**Excerpt provided**.

────────────────────

Ismael, there's still room for that (as well as for running multiple times
and taking the median as Valentyn proposed) as the jobs anyway fully occupy
one machine. The load statistics [1] show that currently that worker is
most of the time idle. As of now, last time the jobs were executed they all
took about 40 minutes [2]. That makes nearly 90% of idle time for the `
apache-beam-jenkins-16`, because they are triggered every 6 hours. That's
the state of the cron-triggered jobs listed here [2].
There are also `_PR` versions of these jobs, that share the DSL config, and
could be run from GitHub phrases: [3], [4], [5]. They are not tied to the
16th worker and spread on the rest of them, but that shouldn't be an issue,
either. As you can see in the history they are not triggered that often.

[1]
https://ci-beam.apache.org/computer/apache-beam-jenkins-16/load-statistics?type=min
[2] https://ci-beam.apache.org/label/beam-perf/
[3] https://ci-beam.apache.org/job/beam_PostCommit_Java_Nexmark_Flink_PR
[4] https://ci-beam.apache.org/job/beam_PostCommit_Java_Nexmark_Spark_PR
[5] https://ci-beam.apache.org/job/beam_PostCommit_Java_Nexmark_Direct_PR

On Mon, Jul 27, 2020 at 6:54 PM Valentyn Tymofieiev <valen...@google.com>
wrote:

> +1, thanks, Damian!

────────────────────

**What to do**.
A) List every URL that appears in the Jenkins message.
B) Copy the passage of the Jenkins message starting at "Ismael, there's still" and ending at "listed here [2].".
C) According to the Jenkins message, about how long did the jobs take the last time they were executed?

[Rows drawn from a dataset]

────────────────────

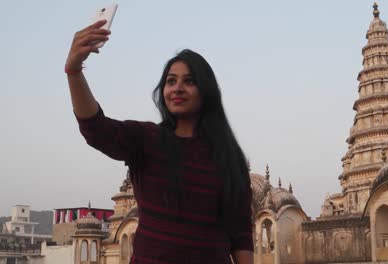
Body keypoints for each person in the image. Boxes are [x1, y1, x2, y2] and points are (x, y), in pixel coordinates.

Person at [66, 20, 254, 263]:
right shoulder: (148, 140)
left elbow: (240, 234)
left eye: (189, 81)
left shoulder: (228, 156)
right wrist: (74, 71)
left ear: (206, 90)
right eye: (171, 81)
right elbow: (96, 129)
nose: (177, 88)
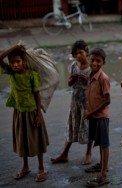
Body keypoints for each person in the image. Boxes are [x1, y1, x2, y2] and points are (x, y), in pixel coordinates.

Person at [0, 44, 49, 182]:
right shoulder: (10, 72)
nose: (15, 65)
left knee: (37, 139)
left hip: (33, 111)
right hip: (19, 112)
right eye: (12, 62)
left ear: (24, 61)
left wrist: (39, 114)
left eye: (18, 61)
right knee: (22, 140)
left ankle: (41, 168)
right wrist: (15, 47)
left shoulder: (32, 75)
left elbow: (37, 94)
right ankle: (25, 167)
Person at [51, 40, 93, 165]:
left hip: (87, 103)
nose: (78, 56)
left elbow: (94, 87)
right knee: (72, 126)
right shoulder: (73, 66)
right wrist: (73, 79)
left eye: (80, 52)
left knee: (87, 126)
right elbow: (69, 83)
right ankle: (64, 153)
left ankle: (88, 153)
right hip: (75, 102)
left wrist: (87, 81)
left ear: (86, 51)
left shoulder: (92, 67)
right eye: (76, 54)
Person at [85, 47, 111, 187]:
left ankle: (103, 175)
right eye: (92, 60)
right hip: (94, 115)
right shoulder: (90, 75)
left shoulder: (103, 78)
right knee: (100, 143)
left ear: (103, 62)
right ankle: (102, 165)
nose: (95, 63)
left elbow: (107, 100)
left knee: (104, 144)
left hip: (101, 116)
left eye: (98, 61)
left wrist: (92, 112)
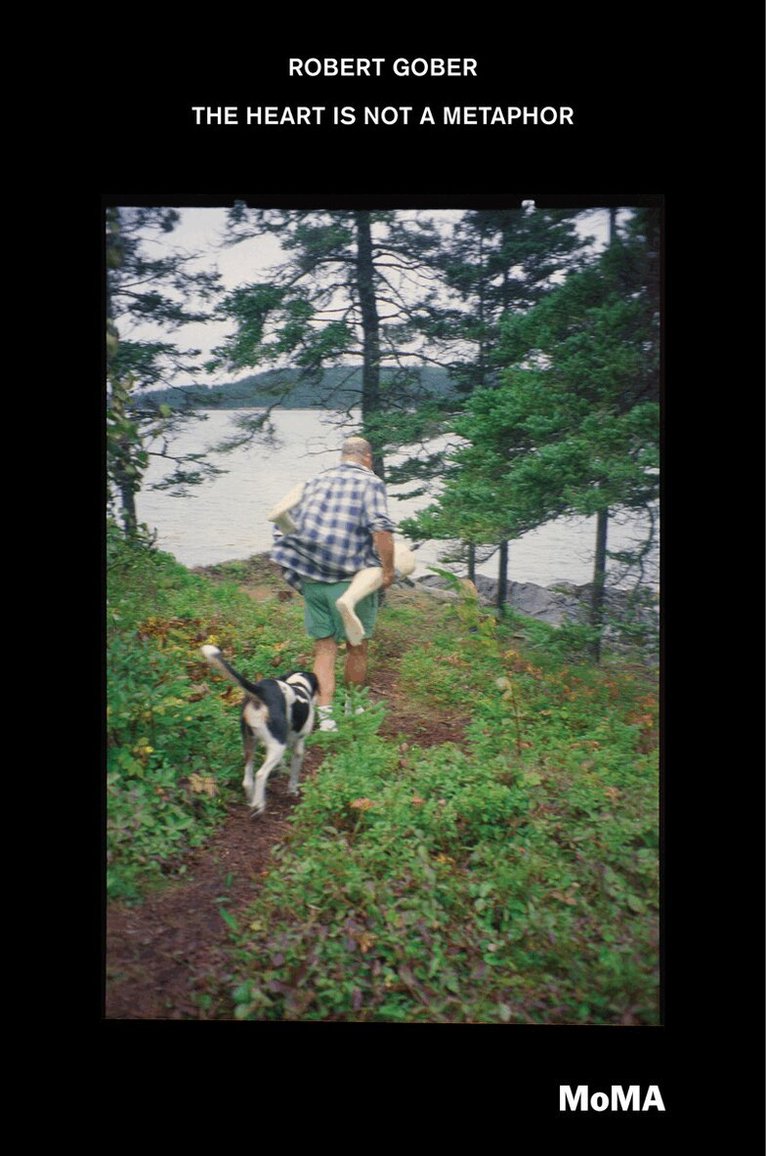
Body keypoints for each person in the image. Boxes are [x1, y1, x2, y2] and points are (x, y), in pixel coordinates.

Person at [268, 437, 408, 731]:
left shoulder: (315, 480)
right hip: (350, 580)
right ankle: (354, 706)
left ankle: (326, 717)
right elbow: (381, 529)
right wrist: (388, 571)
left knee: (324, 648)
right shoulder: (371, 483)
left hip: (312, 578)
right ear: (367, 458)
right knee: (356, 647)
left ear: (342, 456)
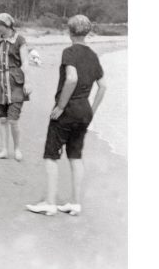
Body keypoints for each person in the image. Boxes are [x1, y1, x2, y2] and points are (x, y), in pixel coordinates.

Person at [26, 15, 107, 216]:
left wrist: (61, 106)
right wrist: (92, 111)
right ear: (88, 32)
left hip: (68, 110)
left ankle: (50, 203)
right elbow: (103, 86)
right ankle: (75, 203)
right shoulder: (93, 56)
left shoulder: (69, 52)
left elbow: (71, 78)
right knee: (75, 156)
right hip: (84, 112)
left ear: (69, 32)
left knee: (51, 155)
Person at [0, 13, 30, 161]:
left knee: (13, 120)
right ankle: (4, 149)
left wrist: (28, 81)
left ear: (7, 26)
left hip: (15, 83)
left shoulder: (20, 40)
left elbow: (25, 62)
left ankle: (17, 149)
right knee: (2, 120)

────────────────────

**Answers below**.
A)
https://ci-beam.apache.org/computer/apache-beam-jenkins-16/load-statistics?type=min
https://ci-beam.apache.org/label/beam-perf/
https://ci-beam.apache.org/job/beam_PostCommit_Java_Nexmark_Flink_PR
https://ci-beam.apache.org/job/beam_PostCommit_Java_Nexmark_Spark_PR
https://ci-beam.apache.org/job/beam_PostCommit_Java_Nexmark_Direct_PR

B)
Ismael, there's still room for that (as well as for running multiple times
and taking the median as Valentyn proposed) as the jobs anyway fully occupy
one machine. The load statistics [1] show that currently that worker is
most of the time idle. As of now, last time the jobs were executed they all
took about 40 minutes [2]. That makes nearly 90% of idle time for the `
apache-beam-jenkins-16`, because they are triggered every 6 hours. That's
the state of the cron-triggered jobs listed here [2].

C) About 40 minutes.